It has been over 35 years since the medical community first became aware of a strange and deadly disease that mainly affected gay men. The news first broke in June 1981, when the U.S. Centers for Disease Control and Prevention published a report describing an unexplained outbreak of a rare form of pneumonia, pneumocystis carinii, in five previously healthy young gay men. Within days, the agency was flooded with reports from doctors across the country, all describing gay men with similar infections. Some also had a rare form of skin cancer known as Kaposi’s sarcoma. All of the men showed signs of severe immunodeficiency.
By the end of that year, doctors had identified 270 cases of the unexplained illness, and 121 of the patients had died.
And so the AIDS epidemic began.
Uneven Progress
Since those horrifying early years, the United States has made enormous strides in the prevention and treatment of HIV and AIDS. Once the leading cause of death in men and women between the ages of 25 and 34, AIDS is now No. 8. And since 2006, both the number of new cases of HIV and the number of people dying from AIDS has fallen steadily.
And all of that is great news.
Unfortunately, however, the story doesn’t end there. Recent data from the CDC shows that, in parts of rural America, the rate of HIV infection in men who sleep with men is increasing at an astonishing rate. According to Mother Jones, new cases of HIV in gay and bisexual men of color between the ages of 13 and 24 has increased by 87 percent since 2005. And over 60 percent of these transmissions come from men who know they are infected but are not receiving care.
The problem is most acute in the Deep South, where poverty and lack of access to healthcare translate to a rate of HIV infections that far surpasses the country as a whole. In Jackson, Mississippi, for example, HIV prevalence in gay and bisexual men of color is around 40 percent, reports the N.Y. Times. That’s 12 percent higher than the rate of infection in Swaziland — a tiny African nation that has the highest prevalence of HIV in the world.
Prevention Is Possible
These numbers are particularly tragic because the tools to prevent most HIV transmissions already exist. One is the “test and treat” strategy the CDC has recommended since 2012, which encourages healthcare providers to prescribe antiretroviral therapy as soon as a person tests positive for the disease. The second is pre-exposure prophylaxis (PrEP for short) with the drug Truvada. According to two large clinical trials, when uninfected people take Truvada daily as directed, it’s 99 percent effective in preventing transmission of the disease.

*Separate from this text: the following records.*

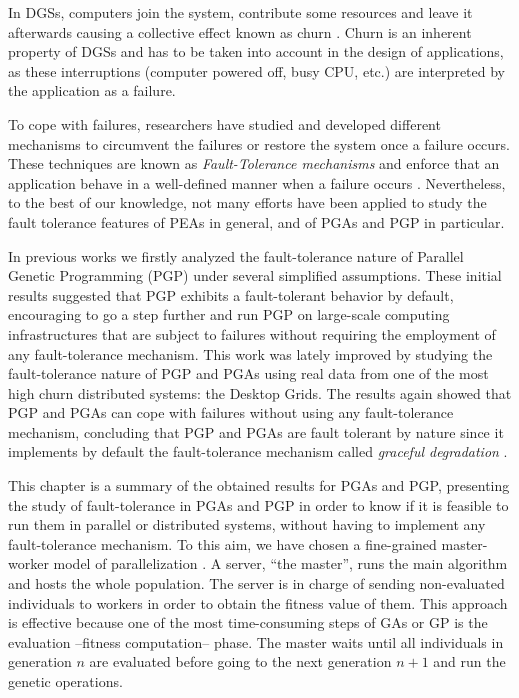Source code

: \documentclass[graybox]{sty/svmult}
\begin{document}
In DGSs, computers join the system, contribute some resources 
and leave it afterwards causing a collective effect known as churn \cite{Stutzbach06Understanding}.
Churn is an inherent property of DGSs and has to be taken into 
account in the design of applications, as these interruptions (computer powered off, busy CPU, etc.) are interpreted by the application as a failure.   

To cope with failures, researchers have studied and developed different mechanisms to circumvent the failures or restore the
system once a failure occurs. These techniques are known as \emph{Fault-Tolerance mechanisms} and enforce that an
application behave in a well-defined manner when a failure occurs \cite{fault-tolerant-async}.
Nevertheless, to the best of our knowledge, not many efforts have been applied to study the fault
tolerance features of PEAs in general, and of PGAs and PGP in particular. 

In previous works \cite{cec-2007,gecco-2007-island-model} we firstly analyzed the fault-tolerance nature of Parallel Genetic
Programming (PGP) under several simplified assumptions. These initial results suggested that PGP exhibits a fault-tolerant behavior by
default, encouraging to go a step further and run PGP on large-scale computing infrastructures that are subject to failures
without requiring the employment of any fault-tolerance mechanism. This work was lately improved \cite{bads-2009, jfgcs-2010,
evocop-2010} by studying the fault-tolerance
nature of PGP and PGAs using real data from one of the most high churn
distributed systems: the Desktop Grids. The results again showed that PGP and PGAs can cope
with failures without using any fault-tolerance mechanism, concluding
that PGP and PGAs are fault tolerant by nature since it implements by default
the fault-tolerance mechanism called \emph{graceful degradation}
\cite{distributed-systems}. 

This chapter is a summary of the obtained results for PGAs and PGP, presenting the study of fault-tolerance in PGAs and PGP
in order to know if it is feasible to run them in parallel or distributed systems, without having to implement any fault-tolerance mechanism. 
To this aim, we have chosen a fine-grained master-worker model of parallelization \cite{spatially-structured-EAs}. A server, ``the master'', runs the
main algorithm and hosts the whole population. The server is in charge of sending non-evaluated individuals to workers in
order to obtain the fitness value of them. This approach is effective because one of the most time-consuming steps of GAs or
GP is the evaluation --fitness computation-- phase. The master waits until all individuals in generation $n$ are evaluated before
going to the next generation $n+1$ and run the genetic operations. 
\end{document}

But availability doesn’t mean access. And in the inner cities of the Deep South, fewer than 50 percent of men who know they have HIV take medication consistently, and that number is lower in teens. In fact, about 20 percent of gay and bisexual black men only learn they have the virus when they develop symptoms of AIDS. And a shocking number of those men — nearly 3,000 in 2014 — die from their disease.
In 2015, then CDC director Thomas Frieden wrote about the growing HIV crisis in an essay published jointly with Jonathan Mermin, the director of the National Center for HIV/AIDS, Viral Hepatitis, STD, and TB Prevention. The two warned that “hundreds of thousands” of Americans are still becoming infected with HIV every year, and called for better outreach and education in high-risk communities.
“We need to boldly address stigma, discrimination, and other social, economic, and structural issues that increase vulnerability to HIV and come between people and the care they need,” they wrote.
But with a new CDC director and a new administration in Washington, it’s unclear whether those priorities still hold true today. For the sake of the many thousands of people whose lives depend on a strong response to this growing crisis, let’s hope they do.